§ **Work request A**:
Can you copy the chart understanding records word for word, leaving the pictures out of your answer?

§ **Reading text**:

○ ○ ○ ○ ○

Croque Monsieur |
April is the month of April Fool's Day and the devout celebrate Easter, but, did you know that it was also National Grilled Cheese Month? I don't know who dubbed April with this honour (even after an intensive Google search) but it is a good month to celebrate. I would suggest that the month belongs to Kraft:D
Once again it is time for the Barefoot Bloggers to join forces and make some delicious recipes from Ina Garten and her league of cookbooks. She is one of my favourites. It is always a "win win situation" because her recipes are always consistent. I haven't come across a recipe yet that hasn't turned out and been a crowd pleaser. So to celebrate National Cheese Month Kathy of All Food Considered has chosen Croque Monsieur which can be found in Barefoot in Paris on page 48 . Croque Monsieur is a glorified version of a grilled cheese sandwich...or is it a glorified version of French toast? I am late in posting with work and getting ready for a holiday...but here it is finally:D
A croque-monsieur is a hot ham and cheese sandwich that is typically made with emmental or gruyere cheeses. The Croque Monsieur, or “Crispy Mister,” appeared on Parisian café menus in 1910. The original Croque Monsieur was simply a hot ham and Gruyere cheese sandwich, fried in butter. Some believe it was accidentally created when French workers left their lunch pails by a hot radiator and came back later to discover the cheese in their sandwiches had melted. It originated in France as a fast-food snack that patrons found at cafés and bars. More elaborate versions come coated in a Mornay or Béchamel sauce for an even more glorified grilled cheese sandwich.

○ ○ ○ ○ ○

§ **Work request B**:
Would you repeat the entire croque monsieur post above word for word?

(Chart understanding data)
○ ○ ○ ○ ○

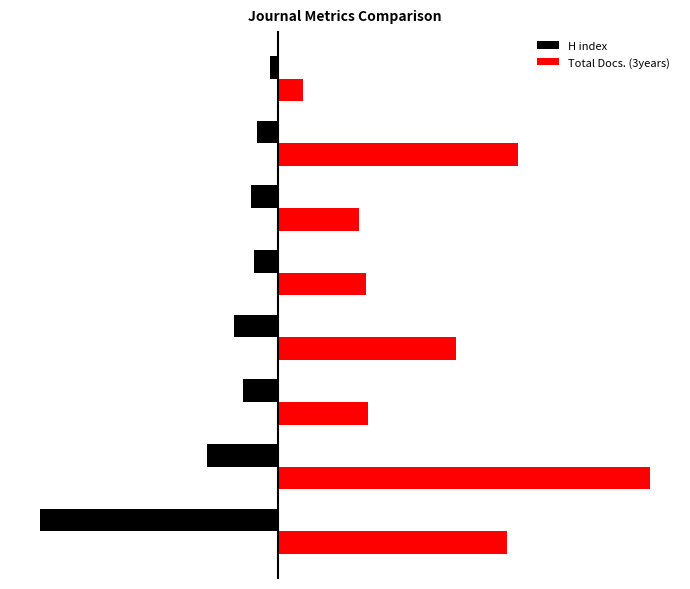

List the series in order of their peak value, lowest first.

H index, Total Docs. (3years)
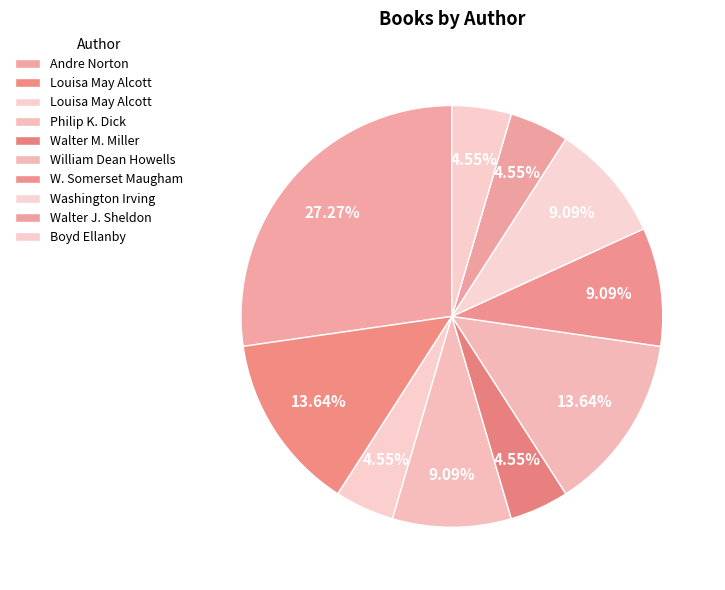

How many slices are in this pie chart?

10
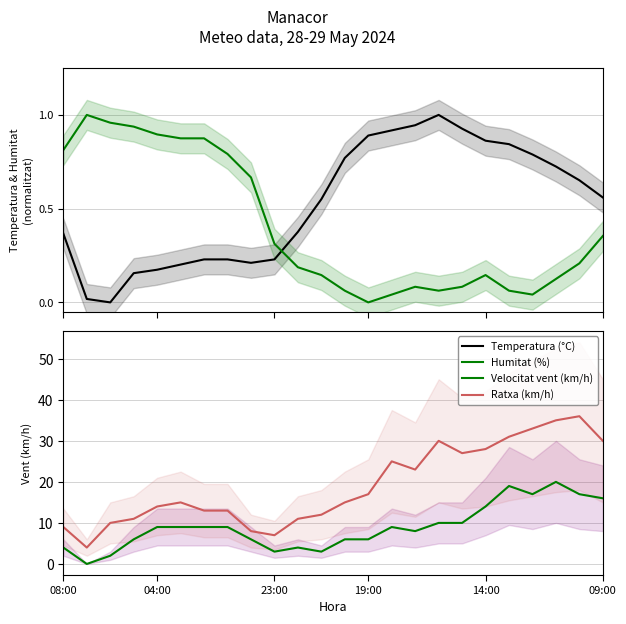

True or false: Velocitat vent (km/h) and Ratxa (km/h) intersect in this chart.

False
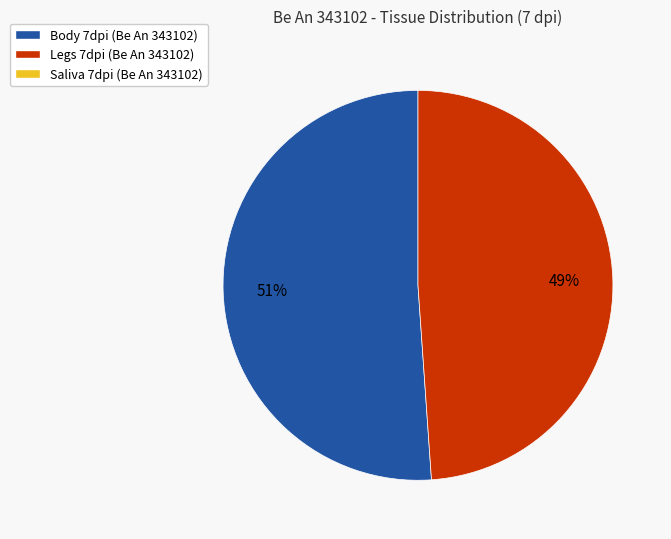

Is there a majority slice in this chart?

Yes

○ ○ ○ ○ ○

§ **Task answer A**:
List the series in order of their peak value, lowest first.

H index, Total Docs. (3years)

How many slices are in this pie chart?

10

True or false: Velocitat vent (km/h) and Ratxa (km/h) intersect in this chart.

False

Is there a majority slice in this chart?

Yes

§ **Task answer B**:
Croque Monsieur |
April is the month of April Fool's Day and the devout celebrate Easter, but, did you know that it was also National Grilled Cheese Month? I don't know who dubbed April with this honour (even after an intensive Google search) but it is a good month to celebrate. I would suggest that the month belongs to Kraft:D
Once again it is time for the Barefoot Bloggers to join forces and make some delicious recipes from Ina Garten and her league of cookbooks. She is one of my favourites. It is always a "win win situation" because her recipes are always consistent. I haven't come across a recipe yet that hasn't turned out and been a crowd pleaser. So to celebrate National Cheese Month Kathy of All Food Considered has chosen Croque Monsieur which can be found in Barefoot in Paris on page 48 . Croque Monsieur is a glorified version of a grilled cheese sandwich...or is it a glorified version of French toast? I am late in posting with work and getting ready for a holiday...but here it is finally:D
A croque-monsieur is a hot ham and cheese sandwich that is typically made with emmental or gruyere cheeses. The Croque Monsieur, or “Crispy Mister,” appeared on Parisian café menus in 1910. The original Croque Monsieur was simply a hot ham and Gruyere cheese sandwich, fried in butter. Some believe it was accidentally created when French workers left their lunch pails by a hot radiator and came back later to discover the cheese in their sandwiches had melted. It originated in France as a fast-food snack that patrons found at cafés and bars. More elaborate versions come coated in a Mornay or Béchamel sauce for an even more glorified grilled cheese sandwich.